Get Your Flange On

Flangers, phasers and choruses are from a family of effects called modulation effects.  These effects work by creating a series of frequency notches that are slowly swept across the frequency spectrum (hence modulation).  Because the notches result in frequency attenuation you don’t really ‘hear’ the notching but you hear the frequencies that are not affected by the notching.  

Tape machine with "flanges"

Tape machine with "flanges"

Phasing is the subtlest of these effects and is the result of a small number of evenly spaced notches in the frequency spectrum.  Flanging and chorusing are distinct from phasing because they both double and delay the input signal which results in frequency notches that are spaced harmonically across the frequency spectrum.  As a rule of thumb, flanging is the result of delay times less than 1ms to 5ms while chorusing is the result of delay times between 5ms and 25ms.  

The frequency spectrum of white noise. 

The frequency spectrum of white noise. 

The frequency spectrum of white noise with flanging.  You can see the harmonic notches (comb filtering) caused by flanging.  

The frequency spectrum of white noise with flanging.  You can see the harmonic notches (comb filtering) caused by flanging.  

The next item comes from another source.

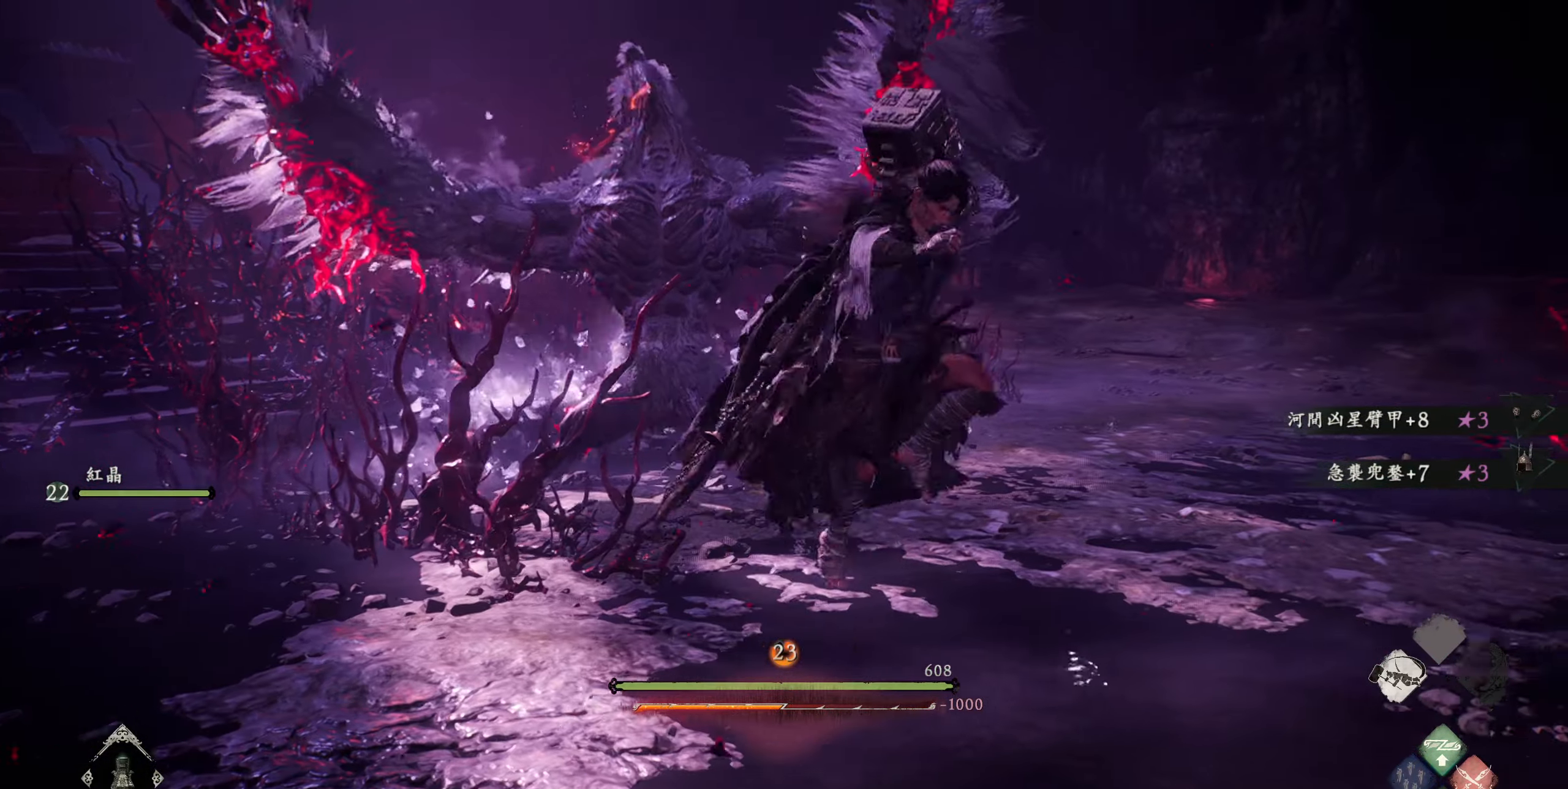
{"dt_ms": 500, "buttons": [], "left_stick": "up-left", "right_stick": "center", "events": [[100, "left_stick", "left"], [400, "left_stick", "up-left"]]}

Flanging is considered the most dramatic of these effects and is sometimes described as being inside a drainpipe, a swooshing sound or an airplane taking off. It was first conceived in the late 40s of 50s by Les Paul but didn’t receive widespread adoption until it was use on “Itchycoo Park” by The Small Faces (1967).  Flanging became popular overnight and was used by the likes of The Beatles and Jimi Hendrix.  In the 60s, achieving a flange effect was not as simple as loading up a flanger on your track.  The workflow was expensive and laborious.  It involved recording the performance onto two different tapes.  The tapes were then played back in sync while the output was recorded onto a third tape machine.  While the two original tapes were played, the engineer would slow the playback of one of the tapes by gently pressing a finger on the metal rim of the playout reel that is called a flange.  This would cause an audible sweeping sound as the tapes went out of sync.  To bring the sweep back in the other direction the engineer would slow the playback of the other tape to bring the tapes back in sync.

Although Live has a built in Flanger you can make one yourself by following the steps in the video below.  Try using flangers in a subtle way (low Dry/Wet %) on all kinds of instruments to add life.  Try adding flange effects on the mid/high range of your basses, on your ride cymbals, drums fills and strings.  Another way to add ‘soft’ flanging creatively is to use it as an insert effect before a reverb or delay.  Try experimenting with a flanger before a distortion effect to add girth and interest to the sound.